Nevertheless, the U. N.’s adoption of new antitrafficking legislation did inject some concern about human rights into an international debate once shaped by the view of trafficking as a migration problem. For instance, the intergovernmental International Organization for Migration (IOM), which had begun antitrafficking initiatives in 1994, had defined trafficking as fraudulent border crossing, prolonged stay often illegal, facilitated by a third party (Ucarer 1999, 232).4 Focusing on the demand-pull factors that attract migrants to particular countries and the supply-push factors, such as poverty or instability, that encourage emigration, its migration approach led countries to beef up border control and to cast trafficked women as illegal migrants.

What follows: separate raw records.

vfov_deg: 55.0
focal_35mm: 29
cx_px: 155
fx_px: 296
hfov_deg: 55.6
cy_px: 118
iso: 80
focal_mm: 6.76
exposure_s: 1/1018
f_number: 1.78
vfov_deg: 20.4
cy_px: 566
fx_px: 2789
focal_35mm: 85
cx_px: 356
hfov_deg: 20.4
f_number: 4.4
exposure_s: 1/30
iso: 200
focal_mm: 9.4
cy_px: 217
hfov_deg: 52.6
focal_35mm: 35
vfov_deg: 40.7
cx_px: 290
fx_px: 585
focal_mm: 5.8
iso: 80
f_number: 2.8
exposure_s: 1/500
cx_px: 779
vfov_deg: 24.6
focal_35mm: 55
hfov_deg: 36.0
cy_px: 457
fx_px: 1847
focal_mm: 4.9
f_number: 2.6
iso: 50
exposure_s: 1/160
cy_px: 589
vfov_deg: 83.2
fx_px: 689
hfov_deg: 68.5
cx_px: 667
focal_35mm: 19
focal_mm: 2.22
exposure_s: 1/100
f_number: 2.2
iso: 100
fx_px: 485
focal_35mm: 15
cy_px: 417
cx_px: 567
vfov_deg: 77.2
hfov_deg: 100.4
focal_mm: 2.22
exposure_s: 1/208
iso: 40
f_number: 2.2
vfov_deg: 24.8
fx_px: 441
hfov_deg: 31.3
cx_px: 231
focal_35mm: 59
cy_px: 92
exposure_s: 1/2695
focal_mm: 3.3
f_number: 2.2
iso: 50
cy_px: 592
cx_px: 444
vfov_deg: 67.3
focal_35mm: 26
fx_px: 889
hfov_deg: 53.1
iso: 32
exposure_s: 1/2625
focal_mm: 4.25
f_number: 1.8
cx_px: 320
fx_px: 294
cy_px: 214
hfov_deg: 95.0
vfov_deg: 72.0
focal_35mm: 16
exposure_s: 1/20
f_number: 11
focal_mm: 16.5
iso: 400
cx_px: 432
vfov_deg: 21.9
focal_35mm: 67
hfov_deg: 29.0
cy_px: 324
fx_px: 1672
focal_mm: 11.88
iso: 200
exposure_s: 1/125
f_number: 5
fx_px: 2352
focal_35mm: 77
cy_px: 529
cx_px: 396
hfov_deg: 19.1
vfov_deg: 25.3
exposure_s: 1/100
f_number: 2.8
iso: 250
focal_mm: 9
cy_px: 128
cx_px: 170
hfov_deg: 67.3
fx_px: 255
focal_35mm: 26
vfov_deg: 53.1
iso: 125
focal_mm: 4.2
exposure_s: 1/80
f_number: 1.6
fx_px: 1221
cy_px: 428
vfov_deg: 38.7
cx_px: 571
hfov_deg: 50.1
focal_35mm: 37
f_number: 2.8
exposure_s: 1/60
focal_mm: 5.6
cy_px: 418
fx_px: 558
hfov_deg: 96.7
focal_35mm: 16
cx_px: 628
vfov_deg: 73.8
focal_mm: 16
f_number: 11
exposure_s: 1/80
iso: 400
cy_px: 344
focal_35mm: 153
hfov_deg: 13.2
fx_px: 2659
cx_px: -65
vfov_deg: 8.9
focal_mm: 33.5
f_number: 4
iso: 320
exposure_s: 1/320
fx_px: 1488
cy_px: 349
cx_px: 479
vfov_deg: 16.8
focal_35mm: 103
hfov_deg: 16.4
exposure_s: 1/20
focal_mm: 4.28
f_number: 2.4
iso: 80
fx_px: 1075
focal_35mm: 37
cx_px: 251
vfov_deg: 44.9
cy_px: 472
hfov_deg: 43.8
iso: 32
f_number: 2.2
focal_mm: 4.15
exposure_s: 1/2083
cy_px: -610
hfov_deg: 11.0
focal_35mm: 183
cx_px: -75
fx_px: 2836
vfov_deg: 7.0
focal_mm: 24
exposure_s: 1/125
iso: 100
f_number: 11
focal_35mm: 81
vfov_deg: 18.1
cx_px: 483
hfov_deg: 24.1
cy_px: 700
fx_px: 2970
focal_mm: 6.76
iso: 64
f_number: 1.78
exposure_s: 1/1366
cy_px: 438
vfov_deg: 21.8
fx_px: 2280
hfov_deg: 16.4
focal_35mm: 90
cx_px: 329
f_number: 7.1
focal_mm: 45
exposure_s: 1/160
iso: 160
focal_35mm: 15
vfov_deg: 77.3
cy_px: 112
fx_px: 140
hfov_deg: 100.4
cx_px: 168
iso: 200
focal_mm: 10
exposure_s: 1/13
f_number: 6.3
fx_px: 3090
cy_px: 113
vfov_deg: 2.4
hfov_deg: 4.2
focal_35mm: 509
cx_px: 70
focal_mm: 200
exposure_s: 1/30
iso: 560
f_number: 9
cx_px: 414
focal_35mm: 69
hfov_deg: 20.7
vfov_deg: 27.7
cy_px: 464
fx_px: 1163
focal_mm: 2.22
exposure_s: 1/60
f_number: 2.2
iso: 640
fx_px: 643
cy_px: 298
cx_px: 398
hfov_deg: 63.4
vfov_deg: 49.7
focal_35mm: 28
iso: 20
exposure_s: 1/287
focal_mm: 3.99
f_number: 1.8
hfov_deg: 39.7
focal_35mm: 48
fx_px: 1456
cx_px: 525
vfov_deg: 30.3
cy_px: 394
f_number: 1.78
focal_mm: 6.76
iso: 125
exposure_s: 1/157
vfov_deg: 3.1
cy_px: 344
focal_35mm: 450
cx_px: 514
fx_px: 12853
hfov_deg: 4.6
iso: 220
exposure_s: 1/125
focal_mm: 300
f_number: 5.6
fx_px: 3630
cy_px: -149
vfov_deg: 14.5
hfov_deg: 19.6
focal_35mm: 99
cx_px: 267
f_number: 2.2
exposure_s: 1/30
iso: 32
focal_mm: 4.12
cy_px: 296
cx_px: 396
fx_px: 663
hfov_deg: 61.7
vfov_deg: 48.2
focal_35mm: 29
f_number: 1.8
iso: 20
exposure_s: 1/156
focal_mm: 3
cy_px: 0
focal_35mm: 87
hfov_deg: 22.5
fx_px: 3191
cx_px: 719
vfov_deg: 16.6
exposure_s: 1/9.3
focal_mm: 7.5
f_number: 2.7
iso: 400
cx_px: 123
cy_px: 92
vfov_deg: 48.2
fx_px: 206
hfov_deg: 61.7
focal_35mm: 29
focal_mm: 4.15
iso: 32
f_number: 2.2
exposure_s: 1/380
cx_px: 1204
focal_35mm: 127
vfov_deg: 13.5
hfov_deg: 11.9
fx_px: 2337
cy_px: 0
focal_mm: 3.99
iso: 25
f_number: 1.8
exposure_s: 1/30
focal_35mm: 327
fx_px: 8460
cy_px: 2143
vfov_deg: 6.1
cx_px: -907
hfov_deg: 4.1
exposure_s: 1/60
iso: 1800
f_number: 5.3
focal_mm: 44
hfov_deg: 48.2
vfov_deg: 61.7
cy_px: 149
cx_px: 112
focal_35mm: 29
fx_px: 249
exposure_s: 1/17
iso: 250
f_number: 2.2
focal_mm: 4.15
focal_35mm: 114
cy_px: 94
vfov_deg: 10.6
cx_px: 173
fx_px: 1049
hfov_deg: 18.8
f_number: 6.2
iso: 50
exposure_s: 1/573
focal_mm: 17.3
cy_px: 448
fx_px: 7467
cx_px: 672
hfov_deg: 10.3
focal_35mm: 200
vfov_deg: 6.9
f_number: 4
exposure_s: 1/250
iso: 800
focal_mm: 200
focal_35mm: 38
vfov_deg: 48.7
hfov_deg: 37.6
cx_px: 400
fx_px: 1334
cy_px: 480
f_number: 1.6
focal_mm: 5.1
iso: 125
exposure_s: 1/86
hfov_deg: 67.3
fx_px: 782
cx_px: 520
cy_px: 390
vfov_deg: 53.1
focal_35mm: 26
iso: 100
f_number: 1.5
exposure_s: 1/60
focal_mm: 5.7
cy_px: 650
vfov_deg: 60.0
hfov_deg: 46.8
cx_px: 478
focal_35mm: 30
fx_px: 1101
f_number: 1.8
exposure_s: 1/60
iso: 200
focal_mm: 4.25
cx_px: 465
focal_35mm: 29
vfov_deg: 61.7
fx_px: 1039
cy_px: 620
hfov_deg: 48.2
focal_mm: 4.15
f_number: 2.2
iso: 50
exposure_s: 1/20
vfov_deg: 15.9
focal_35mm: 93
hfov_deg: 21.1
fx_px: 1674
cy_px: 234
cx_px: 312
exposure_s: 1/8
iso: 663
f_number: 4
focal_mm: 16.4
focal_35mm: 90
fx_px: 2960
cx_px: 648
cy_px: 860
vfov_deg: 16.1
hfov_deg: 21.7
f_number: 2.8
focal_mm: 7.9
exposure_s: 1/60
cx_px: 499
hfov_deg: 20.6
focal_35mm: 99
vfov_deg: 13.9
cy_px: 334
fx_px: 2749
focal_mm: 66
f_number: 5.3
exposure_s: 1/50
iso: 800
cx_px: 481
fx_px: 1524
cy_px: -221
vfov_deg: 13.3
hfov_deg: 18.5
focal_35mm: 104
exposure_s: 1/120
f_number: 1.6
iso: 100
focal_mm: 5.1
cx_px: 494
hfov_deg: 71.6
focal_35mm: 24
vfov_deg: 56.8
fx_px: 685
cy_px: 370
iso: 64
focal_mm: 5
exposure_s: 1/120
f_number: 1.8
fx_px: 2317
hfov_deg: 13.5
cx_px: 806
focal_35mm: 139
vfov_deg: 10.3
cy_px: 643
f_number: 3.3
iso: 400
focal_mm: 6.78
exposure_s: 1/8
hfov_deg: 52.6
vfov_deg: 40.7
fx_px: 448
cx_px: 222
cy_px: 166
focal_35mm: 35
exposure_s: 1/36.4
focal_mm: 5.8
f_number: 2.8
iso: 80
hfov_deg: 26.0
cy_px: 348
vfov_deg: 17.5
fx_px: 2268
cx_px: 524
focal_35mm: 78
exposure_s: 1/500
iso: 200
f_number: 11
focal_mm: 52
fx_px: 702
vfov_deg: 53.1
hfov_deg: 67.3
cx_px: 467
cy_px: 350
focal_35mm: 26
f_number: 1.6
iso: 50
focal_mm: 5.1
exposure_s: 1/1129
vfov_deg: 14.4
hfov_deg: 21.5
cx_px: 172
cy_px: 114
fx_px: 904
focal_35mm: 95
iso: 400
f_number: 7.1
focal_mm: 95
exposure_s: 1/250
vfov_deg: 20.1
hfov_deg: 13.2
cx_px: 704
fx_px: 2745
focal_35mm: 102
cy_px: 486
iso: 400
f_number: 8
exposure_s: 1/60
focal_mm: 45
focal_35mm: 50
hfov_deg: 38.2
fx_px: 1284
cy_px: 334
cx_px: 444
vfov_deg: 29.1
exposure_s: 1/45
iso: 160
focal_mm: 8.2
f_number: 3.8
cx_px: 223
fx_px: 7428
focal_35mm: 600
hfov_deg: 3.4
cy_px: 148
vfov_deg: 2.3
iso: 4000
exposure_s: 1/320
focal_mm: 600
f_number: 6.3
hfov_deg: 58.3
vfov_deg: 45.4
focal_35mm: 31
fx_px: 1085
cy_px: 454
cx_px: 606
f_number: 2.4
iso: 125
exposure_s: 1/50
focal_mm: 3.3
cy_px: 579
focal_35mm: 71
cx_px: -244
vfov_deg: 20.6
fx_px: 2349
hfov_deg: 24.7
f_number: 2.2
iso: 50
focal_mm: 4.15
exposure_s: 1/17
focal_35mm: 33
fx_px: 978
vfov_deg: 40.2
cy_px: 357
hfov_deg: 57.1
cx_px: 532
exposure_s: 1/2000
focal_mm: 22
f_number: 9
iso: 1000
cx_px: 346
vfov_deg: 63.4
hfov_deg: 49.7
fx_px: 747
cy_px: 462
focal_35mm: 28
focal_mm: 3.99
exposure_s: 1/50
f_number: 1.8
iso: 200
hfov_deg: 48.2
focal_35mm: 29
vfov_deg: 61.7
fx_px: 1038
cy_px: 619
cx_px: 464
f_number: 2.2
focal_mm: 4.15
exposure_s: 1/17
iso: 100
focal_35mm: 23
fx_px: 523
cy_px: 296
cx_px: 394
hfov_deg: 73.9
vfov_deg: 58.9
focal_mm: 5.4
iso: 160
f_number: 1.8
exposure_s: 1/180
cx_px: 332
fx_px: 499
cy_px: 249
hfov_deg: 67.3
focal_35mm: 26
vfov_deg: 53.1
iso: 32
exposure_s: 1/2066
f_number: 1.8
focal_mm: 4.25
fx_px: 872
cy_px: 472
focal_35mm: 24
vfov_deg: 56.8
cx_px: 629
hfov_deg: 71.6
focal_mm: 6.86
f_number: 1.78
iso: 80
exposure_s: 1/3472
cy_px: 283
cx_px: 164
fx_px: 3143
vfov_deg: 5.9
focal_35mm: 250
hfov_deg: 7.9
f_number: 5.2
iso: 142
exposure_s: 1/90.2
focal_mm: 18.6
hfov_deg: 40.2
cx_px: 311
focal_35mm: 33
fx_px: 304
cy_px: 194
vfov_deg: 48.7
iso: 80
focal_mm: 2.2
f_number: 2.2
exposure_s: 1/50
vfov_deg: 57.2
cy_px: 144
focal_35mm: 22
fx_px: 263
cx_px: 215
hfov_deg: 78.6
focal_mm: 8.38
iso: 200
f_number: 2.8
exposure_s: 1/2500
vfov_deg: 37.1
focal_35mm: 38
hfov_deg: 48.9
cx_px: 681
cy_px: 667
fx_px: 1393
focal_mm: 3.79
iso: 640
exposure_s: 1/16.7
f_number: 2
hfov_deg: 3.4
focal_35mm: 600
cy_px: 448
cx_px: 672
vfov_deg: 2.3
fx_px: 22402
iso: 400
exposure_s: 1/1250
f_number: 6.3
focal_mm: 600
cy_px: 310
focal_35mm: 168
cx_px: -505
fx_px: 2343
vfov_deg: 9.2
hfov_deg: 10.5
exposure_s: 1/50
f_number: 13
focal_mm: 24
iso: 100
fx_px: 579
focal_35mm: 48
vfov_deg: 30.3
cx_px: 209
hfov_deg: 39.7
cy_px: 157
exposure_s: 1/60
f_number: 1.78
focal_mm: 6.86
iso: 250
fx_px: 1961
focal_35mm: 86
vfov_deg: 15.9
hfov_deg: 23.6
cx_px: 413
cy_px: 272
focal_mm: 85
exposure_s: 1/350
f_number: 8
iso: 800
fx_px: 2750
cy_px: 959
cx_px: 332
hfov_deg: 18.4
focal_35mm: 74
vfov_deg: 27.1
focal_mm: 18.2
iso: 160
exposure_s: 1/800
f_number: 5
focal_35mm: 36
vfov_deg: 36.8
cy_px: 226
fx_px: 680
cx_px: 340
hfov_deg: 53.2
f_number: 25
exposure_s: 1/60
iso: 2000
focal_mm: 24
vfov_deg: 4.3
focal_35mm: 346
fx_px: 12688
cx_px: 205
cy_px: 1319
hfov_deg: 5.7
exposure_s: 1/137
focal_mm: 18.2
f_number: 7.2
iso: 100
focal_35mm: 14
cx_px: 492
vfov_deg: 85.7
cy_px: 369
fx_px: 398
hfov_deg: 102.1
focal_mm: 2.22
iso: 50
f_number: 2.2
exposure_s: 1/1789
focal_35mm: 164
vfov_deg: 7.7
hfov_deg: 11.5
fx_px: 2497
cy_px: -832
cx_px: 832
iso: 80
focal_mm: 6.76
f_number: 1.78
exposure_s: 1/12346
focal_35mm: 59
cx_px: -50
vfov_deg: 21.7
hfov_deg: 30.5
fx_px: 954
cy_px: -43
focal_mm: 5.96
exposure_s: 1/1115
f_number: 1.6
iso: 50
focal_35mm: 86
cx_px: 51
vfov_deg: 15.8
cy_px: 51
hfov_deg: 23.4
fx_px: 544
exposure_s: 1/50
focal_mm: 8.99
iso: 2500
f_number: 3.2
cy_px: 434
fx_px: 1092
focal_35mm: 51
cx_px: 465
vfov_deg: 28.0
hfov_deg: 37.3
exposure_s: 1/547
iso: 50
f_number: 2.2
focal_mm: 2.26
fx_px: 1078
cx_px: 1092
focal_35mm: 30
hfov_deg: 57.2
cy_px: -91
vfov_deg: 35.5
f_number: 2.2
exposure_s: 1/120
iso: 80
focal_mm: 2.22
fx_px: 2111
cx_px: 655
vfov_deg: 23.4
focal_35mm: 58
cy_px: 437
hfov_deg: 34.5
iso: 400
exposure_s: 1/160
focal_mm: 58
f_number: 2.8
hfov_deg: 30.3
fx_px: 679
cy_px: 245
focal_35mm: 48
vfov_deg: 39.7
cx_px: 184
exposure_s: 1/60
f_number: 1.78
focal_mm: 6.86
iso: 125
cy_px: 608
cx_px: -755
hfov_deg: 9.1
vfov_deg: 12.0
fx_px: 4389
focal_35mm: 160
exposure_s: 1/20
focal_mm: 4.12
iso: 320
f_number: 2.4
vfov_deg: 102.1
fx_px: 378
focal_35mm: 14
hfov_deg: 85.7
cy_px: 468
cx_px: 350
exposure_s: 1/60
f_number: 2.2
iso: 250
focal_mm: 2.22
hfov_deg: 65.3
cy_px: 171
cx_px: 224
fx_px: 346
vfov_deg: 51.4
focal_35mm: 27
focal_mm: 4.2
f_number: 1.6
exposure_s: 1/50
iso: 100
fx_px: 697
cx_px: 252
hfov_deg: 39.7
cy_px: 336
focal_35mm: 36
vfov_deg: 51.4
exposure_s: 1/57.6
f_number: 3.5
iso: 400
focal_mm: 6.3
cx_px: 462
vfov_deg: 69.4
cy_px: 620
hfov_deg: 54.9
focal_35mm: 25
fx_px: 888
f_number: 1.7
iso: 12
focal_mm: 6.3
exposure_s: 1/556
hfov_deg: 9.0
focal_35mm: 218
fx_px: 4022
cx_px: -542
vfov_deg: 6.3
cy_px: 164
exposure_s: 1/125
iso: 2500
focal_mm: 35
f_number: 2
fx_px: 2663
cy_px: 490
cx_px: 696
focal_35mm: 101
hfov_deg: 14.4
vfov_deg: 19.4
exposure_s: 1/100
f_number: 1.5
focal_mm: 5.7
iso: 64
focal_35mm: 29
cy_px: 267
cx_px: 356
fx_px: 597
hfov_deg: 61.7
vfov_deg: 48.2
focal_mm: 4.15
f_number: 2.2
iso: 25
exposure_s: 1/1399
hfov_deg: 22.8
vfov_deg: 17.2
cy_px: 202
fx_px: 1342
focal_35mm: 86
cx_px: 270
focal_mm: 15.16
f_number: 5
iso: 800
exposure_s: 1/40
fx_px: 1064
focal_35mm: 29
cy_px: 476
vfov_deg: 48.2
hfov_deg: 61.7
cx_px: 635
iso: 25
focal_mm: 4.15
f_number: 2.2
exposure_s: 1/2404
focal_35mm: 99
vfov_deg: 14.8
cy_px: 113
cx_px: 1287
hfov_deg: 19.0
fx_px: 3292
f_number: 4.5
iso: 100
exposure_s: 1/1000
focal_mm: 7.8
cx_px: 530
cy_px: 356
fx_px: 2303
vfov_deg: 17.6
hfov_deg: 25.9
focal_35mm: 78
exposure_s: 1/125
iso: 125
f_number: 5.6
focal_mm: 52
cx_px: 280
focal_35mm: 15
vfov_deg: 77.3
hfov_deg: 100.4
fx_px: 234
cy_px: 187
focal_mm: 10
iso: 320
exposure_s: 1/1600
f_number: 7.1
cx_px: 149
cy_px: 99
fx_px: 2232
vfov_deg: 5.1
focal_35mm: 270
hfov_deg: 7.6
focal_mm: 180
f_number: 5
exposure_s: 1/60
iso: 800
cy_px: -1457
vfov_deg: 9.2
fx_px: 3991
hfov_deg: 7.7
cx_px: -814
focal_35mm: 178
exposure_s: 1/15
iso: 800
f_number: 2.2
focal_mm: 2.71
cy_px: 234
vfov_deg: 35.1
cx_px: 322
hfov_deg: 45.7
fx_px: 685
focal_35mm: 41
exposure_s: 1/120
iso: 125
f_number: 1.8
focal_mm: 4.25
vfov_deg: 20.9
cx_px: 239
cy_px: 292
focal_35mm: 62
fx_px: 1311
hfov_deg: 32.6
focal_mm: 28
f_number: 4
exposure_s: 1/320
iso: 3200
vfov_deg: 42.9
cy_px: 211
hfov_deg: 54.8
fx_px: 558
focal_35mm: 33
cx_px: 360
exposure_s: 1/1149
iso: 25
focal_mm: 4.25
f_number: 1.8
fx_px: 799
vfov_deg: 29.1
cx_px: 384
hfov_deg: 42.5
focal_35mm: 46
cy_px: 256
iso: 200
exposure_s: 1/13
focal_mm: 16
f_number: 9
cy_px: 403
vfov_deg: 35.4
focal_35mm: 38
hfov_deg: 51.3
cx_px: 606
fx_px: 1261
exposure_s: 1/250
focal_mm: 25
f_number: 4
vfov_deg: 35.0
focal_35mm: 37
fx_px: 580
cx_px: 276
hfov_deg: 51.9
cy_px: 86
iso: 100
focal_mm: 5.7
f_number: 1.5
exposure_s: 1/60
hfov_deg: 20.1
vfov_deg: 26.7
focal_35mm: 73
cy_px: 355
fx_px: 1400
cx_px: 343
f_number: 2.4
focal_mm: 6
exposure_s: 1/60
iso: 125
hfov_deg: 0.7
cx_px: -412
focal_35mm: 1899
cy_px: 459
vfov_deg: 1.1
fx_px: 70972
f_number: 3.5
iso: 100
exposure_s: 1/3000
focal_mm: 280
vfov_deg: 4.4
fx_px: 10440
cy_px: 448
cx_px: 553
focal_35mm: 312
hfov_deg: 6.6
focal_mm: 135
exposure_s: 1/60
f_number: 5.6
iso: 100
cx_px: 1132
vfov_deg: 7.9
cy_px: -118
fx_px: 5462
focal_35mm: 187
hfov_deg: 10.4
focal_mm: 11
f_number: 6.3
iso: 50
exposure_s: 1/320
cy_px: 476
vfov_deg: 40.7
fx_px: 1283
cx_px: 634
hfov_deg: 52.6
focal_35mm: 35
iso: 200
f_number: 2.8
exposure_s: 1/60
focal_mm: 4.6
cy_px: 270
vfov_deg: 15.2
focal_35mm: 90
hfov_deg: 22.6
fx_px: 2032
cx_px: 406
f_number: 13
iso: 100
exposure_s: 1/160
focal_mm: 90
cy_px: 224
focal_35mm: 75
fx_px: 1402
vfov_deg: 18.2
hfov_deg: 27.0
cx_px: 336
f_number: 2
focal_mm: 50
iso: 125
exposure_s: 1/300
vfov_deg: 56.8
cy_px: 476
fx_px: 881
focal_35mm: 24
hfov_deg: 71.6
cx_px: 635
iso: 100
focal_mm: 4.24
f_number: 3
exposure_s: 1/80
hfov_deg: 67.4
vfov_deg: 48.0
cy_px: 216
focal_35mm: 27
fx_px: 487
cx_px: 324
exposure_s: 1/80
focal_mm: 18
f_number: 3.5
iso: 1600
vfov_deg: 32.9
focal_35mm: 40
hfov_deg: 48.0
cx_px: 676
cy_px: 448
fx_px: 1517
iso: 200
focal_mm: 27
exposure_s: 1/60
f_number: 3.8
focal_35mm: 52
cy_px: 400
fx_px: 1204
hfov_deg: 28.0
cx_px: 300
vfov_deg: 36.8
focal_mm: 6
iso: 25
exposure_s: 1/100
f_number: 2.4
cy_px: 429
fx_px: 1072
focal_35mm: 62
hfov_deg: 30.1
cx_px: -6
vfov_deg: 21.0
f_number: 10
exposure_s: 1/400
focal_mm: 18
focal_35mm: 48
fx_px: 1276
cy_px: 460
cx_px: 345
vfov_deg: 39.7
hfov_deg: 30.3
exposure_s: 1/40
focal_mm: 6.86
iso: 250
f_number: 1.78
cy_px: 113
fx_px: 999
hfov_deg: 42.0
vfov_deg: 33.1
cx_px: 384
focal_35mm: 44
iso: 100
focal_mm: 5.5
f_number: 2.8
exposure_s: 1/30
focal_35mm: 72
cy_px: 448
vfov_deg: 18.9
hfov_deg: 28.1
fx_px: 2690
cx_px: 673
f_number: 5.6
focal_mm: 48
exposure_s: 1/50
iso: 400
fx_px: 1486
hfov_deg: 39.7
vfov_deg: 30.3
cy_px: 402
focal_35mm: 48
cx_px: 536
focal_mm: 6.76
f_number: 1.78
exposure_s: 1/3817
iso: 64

Global feminist pressure to mainstream gender and the U. N. protocol led the IOM to adopt the protocol’s definitions and to begin to collect and distribute information, in some ways similar to human rights monitoring. In 2002, the intergovernmental Council of Europe, of which Russia has been a member since 1996, also called on countries to examine their legislation and adopt the 3 Ps and emphasize victims’ human rights.5 In 2005, the council passed its own antitrafficking convention, leading to a new multinational campaign. Similarly, the Organization for Security and Cooperation in Europe (OSCE) has added trafficking as one of their main issue areas, including it as a human rights violation. Moving beyond the 3 Ps, the OSCE advocates a National Referral Mechanism, which formalizes cooperative partnership between state actors and civil society, including developing a system for referring trafficked persons to the variety of state and non-state services as a way to ensure their human rights.
While the human rights focus also classifies women as victims, it does so with a concern for the empowerment of the victim. As Jo Goodey (2004) notes, the re-classification of trafficked women, who had heretofore been seen only as illegal immigrants and shameful prostitutes, can be seen as a positive development despite some feminists concerns with this classification. For women trafficked abroad, being cast as a victim can given them important rights and privileges that they would not normally have in their destination or source country (34). Perhaps more problematically, for most states and intergovernmental agencies, social benefits of protection are dependent on the trafficking victim’s cooperation with prosecution (31). A human rights approach can bring to light that this requirement is both dangerous and unfair, with low prosecution rates for trafficking and the limited evidence that most trafficking victims have on the masterminds of their trafficking (37).